Professionals’ work involves helping clients solve problems through paid consultation. This problem-solving process requires an “epistemic collaboration,” a shared understanding and exploration of the problem, between the professional and the client. However, a professional’s high level of expertise and their close-knit relationships with peers can sometimes hinder this collaborative process. They might unintentionally dismiss certain issues important to the client as irrelevant from a professional perspective.
The doctor-patient relationship is unique among professional-client relationships in that it seeks to solve the client's bodily problems.
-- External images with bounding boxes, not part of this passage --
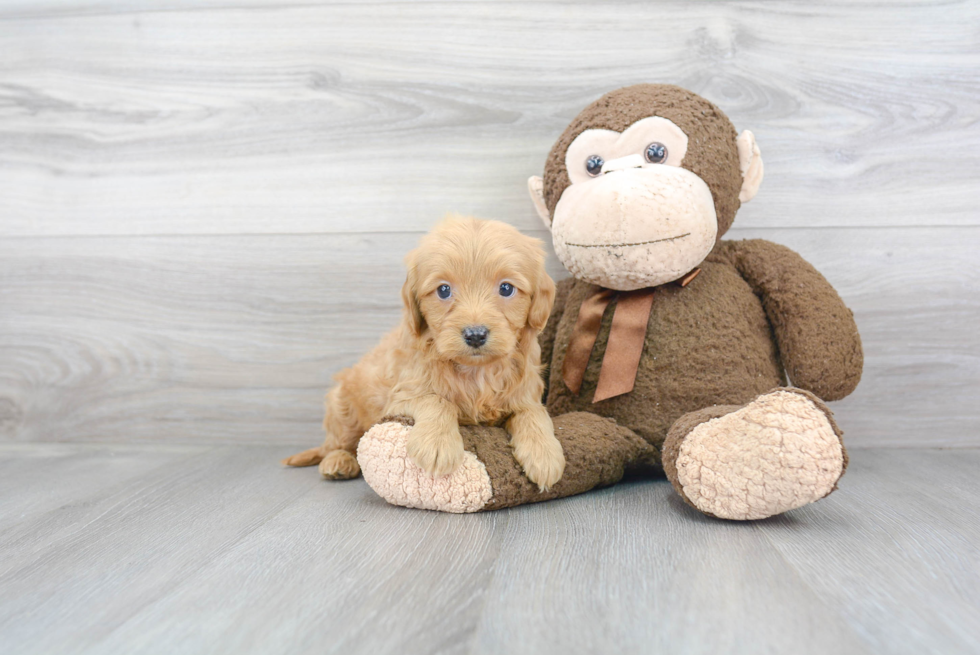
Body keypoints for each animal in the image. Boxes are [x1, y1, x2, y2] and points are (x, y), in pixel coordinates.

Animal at [282, 217, 568, 492]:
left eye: (506, 288)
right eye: (444, 290)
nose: (475, 335)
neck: (476, 371)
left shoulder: (524, 392)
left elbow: (533, 413)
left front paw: (544, 455)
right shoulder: (401, 396)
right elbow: (437, 400)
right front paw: (438, 445)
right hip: (342, 409)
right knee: (337, 444)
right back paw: (338, 462)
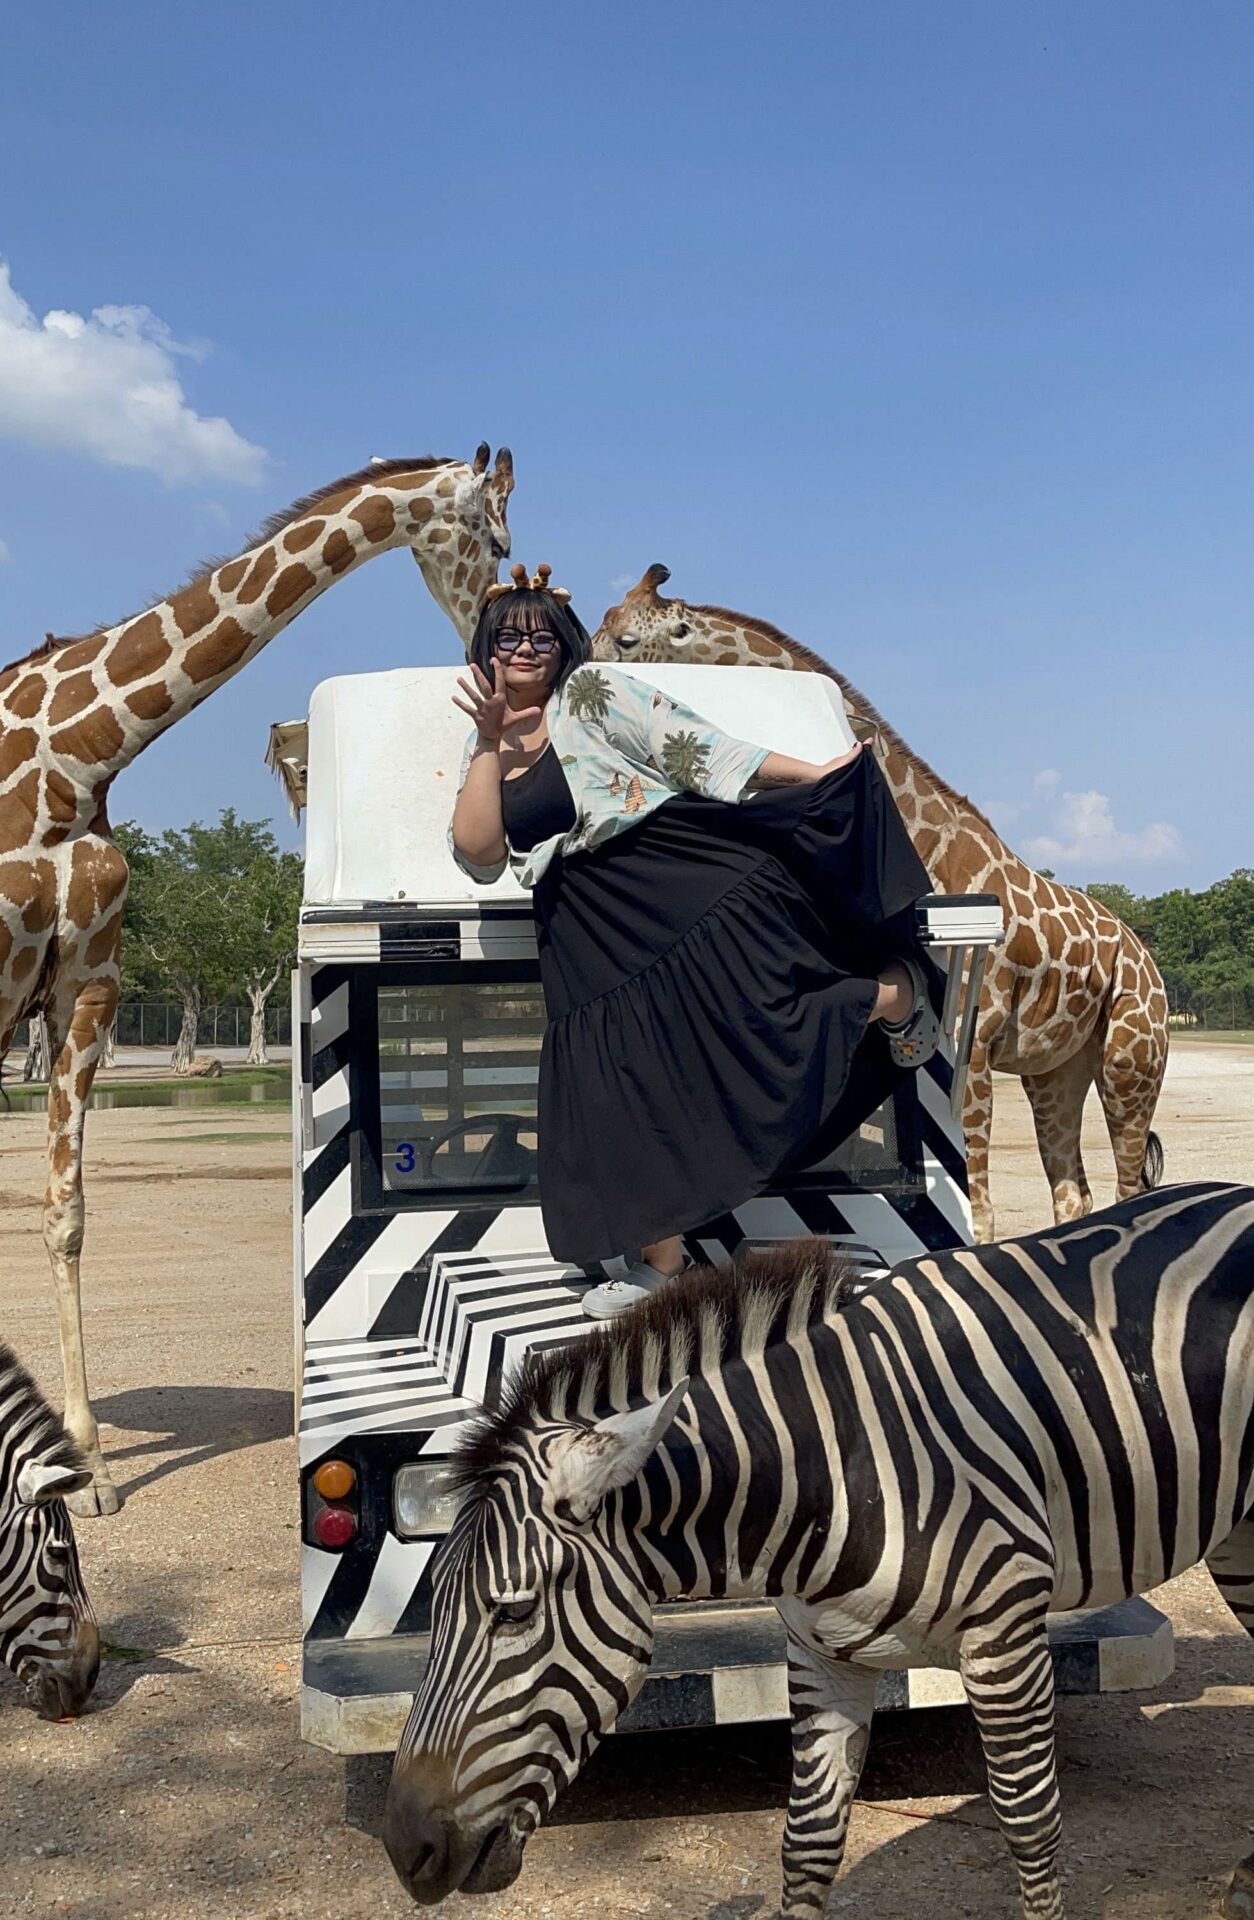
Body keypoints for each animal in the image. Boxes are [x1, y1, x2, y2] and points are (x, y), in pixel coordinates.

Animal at [0, 441, 510, 1505]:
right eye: (494, 538)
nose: (489, 646)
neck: (71, 750)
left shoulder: (83, 984)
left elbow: (66, 1215)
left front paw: (92, 1465)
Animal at [382, 1175, 1252, 1920]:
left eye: (514, 1613)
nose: (404, 1851)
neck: (829, 1468)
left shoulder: (1004, 1641)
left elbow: (1030, 1829)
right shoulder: (821, 1656)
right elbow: (807, 1843)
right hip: (1241, 1532)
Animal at [591, 560, 1167, 1244]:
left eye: (627, 640)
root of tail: (1149, 961)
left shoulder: (970, 1042)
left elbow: (979, 1214)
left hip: (1131, 1059)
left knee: (1130, 1188)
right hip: (1057, 1069)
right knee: (1074, 1194)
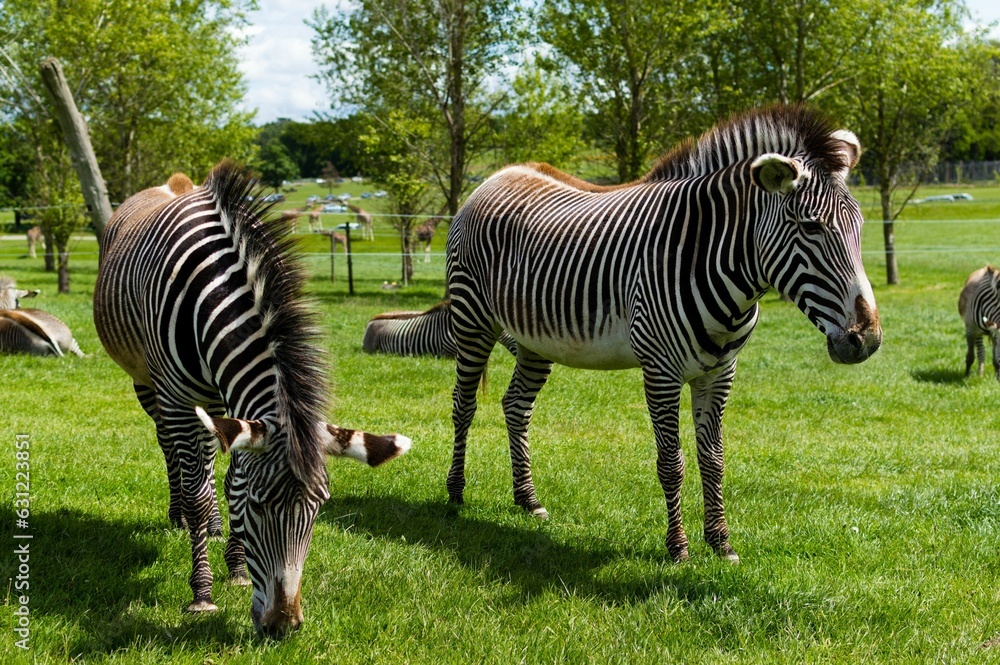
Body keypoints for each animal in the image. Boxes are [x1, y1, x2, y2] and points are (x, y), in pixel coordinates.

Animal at [93, 162, 411, 637]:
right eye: (261, 508)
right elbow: (199, 490)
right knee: (171, 451)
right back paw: (180, 516)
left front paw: (238, 568)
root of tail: (176, 184)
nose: (284, 626)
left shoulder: (236, 405)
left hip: (211, 403)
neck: (212, 293)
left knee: (207, 460)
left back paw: (214, 526)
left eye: (319, 509)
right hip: (149, 385)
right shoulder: (179, 398)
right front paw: (202, 593)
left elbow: (232, 482)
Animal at [445, 104, 881, 563]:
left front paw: (720, 541)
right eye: (811, 227)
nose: (866, 339)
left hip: (534, 340)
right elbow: (671, 462)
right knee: (464, 405)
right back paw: (455, 494)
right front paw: (678, 547)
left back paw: (527, 499)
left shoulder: (720, 372)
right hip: (472, 319)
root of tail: (499, 174)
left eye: (860, 227)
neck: (710, 257)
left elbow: (713, 458)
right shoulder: (660, 370)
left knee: (516, 406)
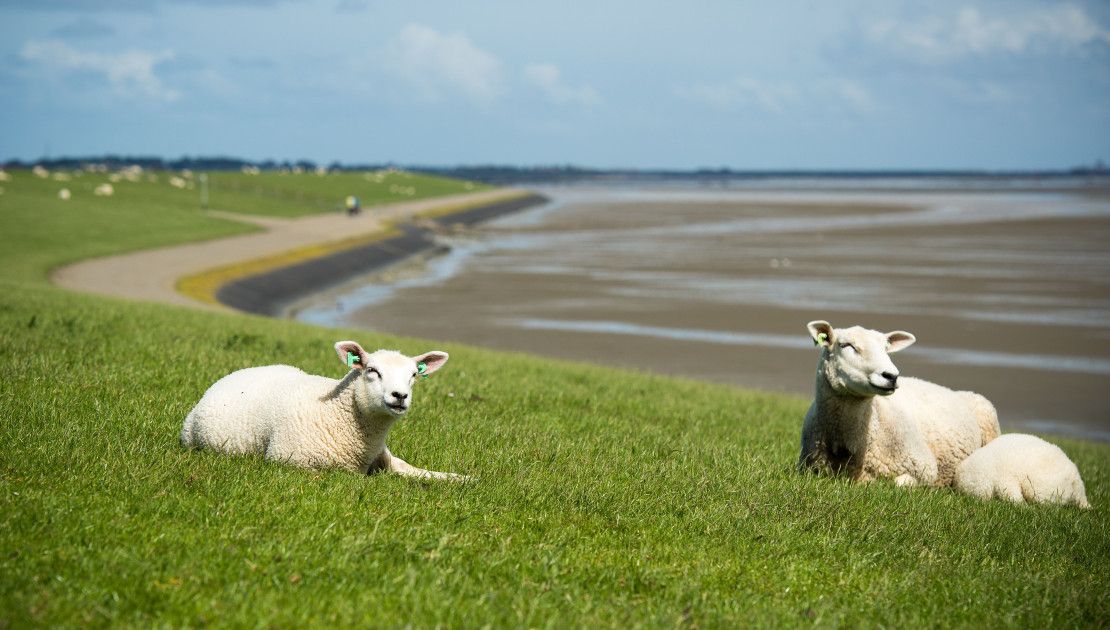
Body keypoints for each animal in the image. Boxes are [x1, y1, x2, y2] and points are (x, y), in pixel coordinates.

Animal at [179, 339, 466, 481]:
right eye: (372, 370)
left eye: (413, 376)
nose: (400, 396)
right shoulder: (287, 460)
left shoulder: (385, 458)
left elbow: (418, 470)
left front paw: (463, 479)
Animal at [794, 319, 1003, 488]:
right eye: (846, 345)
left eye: (886, 348)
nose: (891, 376)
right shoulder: (810, 469)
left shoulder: (925, 468)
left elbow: (897, 483)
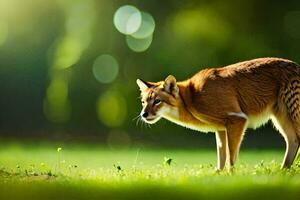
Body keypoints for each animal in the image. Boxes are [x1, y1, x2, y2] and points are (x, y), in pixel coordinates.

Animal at [137, 57, 300, 170]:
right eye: (144, 102)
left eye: (157, 101)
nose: (143, 115)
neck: (192, 97)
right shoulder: (221, 129)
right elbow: (221, 158)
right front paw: (219, 176)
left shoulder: (237, 120)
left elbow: (231, 159)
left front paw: (231, 177)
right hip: (281, 119)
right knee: (293, 141)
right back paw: (283, 171)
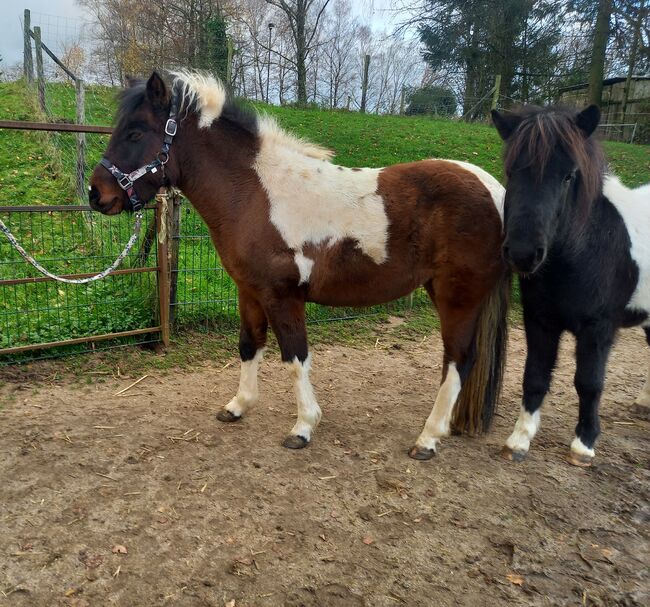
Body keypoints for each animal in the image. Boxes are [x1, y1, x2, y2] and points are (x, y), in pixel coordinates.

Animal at [88, 71, 508, 460]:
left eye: (135, 133)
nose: (96, 195)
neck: (256, 194)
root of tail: (494, 189)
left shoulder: (283, 296)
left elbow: (295, 356)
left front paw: (304, 427)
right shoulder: (249, 292)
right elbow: (249, 345)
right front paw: (238, 406)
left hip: (458, 297)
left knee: (458, 360)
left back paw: (429, 438)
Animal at [492, 105, 648, 466]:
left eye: (568, 175)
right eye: (511, 171)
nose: (522, 253)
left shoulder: (598, 329)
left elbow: (589, 383)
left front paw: (584, 443)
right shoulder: (540, 321)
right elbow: (535, 376)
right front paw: (519, 439)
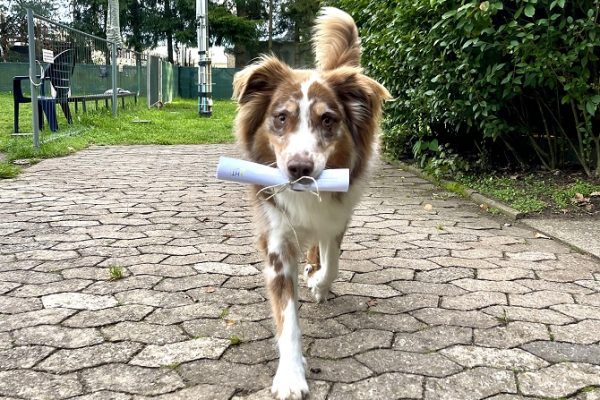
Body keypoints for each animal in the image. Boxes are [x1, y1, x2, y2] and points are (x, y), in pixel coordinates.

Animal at [232, 7, 392, 400]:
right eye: (281, 117)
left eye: (328, 119)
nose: (299, 169)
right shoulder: (275, 235)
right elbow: (287, 316)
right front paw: (291, 375)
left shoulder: (339, 214)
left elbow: (332, 260)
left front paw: (319, 283)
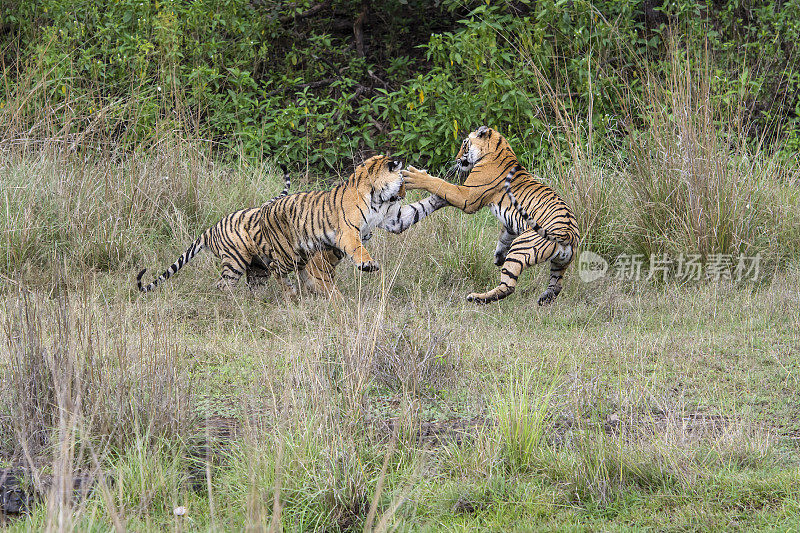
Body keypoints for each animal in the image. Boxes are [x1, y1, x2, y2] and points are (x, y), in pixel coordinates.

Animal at [260, 154, 412, 300]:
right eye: (402, 181)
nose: (404, 194)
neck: (376, 198)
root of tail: (266, 207)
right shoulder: (348, 232)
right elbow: (358, 249)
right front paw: (368, 264)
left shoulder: (391, 220)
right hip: (288, 254)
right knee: (274, 267)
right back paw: (291, 293)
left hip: (301, 255)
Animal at [400, 125, 580, 306]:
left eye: (464, 144)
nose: (457, 159)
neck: (498, 148)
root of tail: (569, 234)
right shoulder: (508, 224)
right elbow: (504, 237)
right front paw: (499, 256)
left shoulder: (467, 196)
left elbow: (440, 183)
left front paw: (413, 176)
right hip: (559, 264)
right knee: (556, 286)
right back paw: (544, 298)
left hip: (522, 247)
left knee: (508, 286)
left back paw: (476, 297)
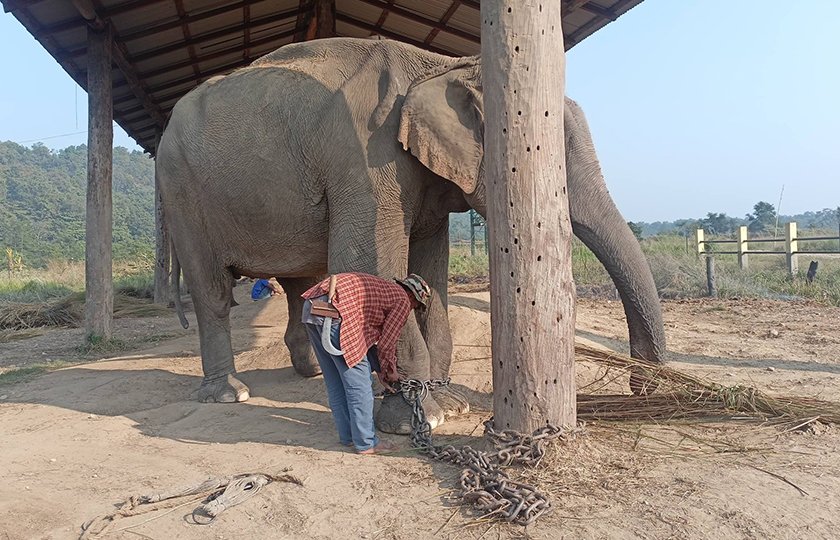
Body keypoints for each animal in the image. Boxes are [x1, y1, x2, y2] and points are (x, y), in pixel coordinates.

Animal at [156, 37, 666, 434]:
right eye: (549, 162)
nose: (642, 384)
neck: (441, 65)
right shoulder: (367, 160)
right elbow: (369, 265)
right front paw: (420, 419)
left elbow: (430, 275)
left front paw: (448, 404)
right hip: (183, 195)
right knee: (212, 292)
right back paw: (229, 394)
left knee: (300, 285)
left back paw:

Thus, the client experiences the duality of being both the problem solver and the problem itself—both informant and source of information. This is where the epistemic injustice inherent in medicine can arise, since in today’s medicine, objective findings from the patient's body, such as CT scans and blood tests, tend to be more prioritized than the patient’s verbal complaints.
Finally, psychiatry deals with illnesses that may impair the patient’s rational capacities, which further creates additional difficulties in epistemic collaboration. If a patient is delusional, the psychiatrist may have to accept the patient’s utterances not as testimonials, but as sources of information that reflect the patient’s illness.
The paper identifies a variety of epistemic injustice that occurs between psychiatrist-psychiatric patients from these three perspectives and proposes possible remedies.